§ WORK TO BE COMPLETED: Within the records that follow, determine how many lines include the word "round". State the number and nothing further.

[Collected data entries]
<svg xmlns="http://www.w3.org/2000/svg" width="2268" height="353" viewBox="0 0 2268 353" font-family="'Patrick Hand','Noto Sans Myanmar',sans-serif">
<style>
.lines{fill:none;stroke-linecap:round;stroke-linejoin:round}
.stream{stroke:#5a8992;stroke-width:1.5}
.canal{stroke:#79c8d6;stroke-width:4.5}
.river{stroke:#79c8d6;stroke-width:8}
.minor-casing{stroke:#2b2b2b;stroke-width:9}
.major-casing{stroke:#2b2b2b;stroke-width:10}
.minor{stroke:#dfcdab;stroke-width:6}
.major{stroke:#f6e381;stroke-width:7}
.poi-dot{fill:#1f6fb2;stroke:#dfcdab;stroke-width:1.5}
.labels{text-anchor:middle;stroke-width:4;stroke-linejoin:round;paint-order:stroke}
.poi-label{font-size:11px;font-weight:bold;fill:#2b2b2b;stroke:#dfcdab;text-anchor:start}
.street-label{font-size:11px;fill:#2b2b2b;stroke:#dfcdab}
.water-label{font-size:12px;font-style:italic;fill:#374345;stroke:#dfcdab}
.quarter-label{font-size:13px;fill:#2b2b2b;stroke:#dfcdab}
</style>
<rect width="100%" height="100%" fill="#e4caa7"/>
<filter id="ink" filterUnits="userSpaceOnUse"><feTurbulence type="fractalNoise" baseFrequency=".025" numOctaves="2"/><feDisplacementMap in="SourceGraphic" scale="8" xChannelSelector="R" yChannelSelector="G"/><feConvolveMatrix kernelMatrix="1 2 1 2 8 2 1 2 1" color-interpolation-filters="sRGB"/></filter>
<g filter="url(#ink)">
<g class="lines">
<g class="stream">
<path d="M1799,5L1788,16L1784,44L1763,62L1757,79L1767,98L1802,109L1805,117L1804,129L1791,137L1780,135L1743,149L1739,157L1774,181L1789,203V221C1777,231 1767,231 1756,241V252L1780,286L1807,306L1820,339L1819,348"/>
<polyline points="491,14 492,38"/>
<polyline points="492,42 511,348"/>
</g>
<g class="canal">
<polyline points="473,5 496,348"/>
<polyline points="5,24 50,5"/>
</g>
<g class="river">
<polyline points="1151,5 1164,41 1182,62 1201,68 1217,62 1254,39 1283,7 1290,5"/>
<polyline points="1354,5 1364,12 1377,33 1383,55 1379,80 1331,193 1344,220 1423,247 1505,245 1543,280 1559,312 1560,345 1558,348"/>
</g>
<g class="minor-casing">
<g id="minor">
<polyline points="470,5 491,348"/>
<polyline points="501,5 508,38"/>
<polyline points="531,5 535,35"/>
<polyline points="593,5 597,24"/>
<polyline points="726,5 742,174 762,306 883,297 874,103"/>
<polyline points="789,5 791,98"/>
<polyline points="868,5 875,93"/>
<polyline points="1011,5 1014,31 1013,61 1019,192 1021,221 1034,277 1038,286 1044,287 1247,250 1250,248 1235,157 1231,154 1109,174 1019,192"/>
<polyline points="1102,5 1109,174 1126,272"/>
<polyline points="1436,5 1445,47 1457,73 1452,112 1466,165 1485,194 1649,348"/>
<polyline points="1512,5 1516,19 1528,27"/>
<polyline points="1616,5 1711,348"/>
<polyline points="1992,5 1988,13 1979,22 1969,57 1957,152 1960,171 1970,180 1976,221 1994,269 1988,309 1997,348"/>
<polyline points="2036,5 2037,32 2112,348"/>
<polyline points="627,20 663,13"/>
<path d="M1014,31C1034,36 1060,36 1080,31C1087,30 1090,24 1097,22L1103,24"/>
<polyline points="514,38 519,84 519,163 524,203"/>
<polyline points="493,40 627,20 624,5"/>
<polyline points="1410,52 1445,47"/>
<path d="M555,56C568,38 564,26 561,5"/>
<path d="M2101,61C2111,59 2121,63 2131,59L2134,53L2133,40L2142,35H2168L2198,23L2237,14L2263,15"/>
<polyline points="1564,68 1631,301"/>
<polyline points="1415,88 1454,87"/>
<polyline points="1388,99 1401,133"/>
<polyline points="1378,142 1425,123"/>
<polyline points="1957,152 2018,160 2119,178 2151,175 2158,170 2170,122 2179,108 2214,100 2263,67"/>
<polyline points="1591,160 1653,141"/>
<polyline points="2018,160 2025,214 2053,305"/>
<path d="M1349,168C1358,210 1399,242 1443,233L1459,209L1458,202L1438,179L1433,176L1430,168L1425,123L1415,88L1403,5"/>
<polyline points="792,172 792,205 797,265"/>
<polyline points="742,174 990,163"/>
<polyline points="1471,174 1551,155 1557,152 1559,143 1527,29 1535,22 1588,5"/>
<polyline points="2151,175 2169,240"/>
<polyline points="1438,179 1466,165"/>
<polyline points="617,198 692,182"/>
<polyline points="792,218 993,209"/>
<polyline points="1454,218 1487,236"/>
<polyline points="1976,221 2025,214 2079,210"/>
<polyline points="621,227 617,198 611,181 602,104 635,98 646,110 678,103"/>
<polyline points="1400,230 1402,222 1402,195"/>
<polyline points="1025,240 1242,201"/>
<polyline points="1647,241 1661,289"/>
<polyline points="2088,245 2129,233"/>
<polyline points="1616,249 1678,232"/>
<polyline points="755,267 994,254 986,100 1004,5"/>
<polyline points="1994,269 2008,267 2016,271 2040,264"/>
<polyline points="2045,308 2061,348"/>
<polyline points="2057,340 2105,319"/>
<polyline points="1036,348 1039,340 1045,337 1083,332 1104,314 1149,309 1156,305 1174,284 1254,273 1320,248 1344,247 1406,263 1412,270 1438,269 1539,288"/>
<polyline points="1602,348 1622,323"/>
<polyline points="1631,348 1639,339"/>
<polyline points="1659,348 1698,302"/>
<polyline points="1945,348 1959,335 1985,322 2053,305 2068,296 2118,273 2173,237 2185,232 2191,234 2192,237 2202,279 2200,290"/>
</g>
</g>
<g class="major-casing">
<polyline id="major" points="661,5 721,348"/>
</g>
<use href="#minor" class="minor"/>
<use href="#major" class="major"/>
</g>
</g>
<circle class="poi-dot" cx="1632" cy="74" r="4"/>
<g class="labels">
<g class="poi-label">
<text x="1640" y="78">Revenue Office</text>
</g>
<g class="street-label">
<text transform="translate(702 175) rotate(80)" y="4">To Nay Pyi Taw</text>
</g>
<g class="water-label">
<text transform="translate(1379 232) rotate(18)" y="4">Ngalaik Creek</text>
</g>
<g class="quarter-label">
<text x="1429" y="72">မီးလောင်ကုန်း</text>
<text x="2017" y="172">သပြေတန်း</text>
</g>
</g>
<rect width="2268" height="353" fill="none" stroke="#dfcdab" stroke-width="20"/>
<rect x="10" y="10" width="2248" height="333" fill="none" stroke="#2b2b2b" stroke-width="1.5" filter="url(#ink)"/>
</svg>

§ REPLY: 2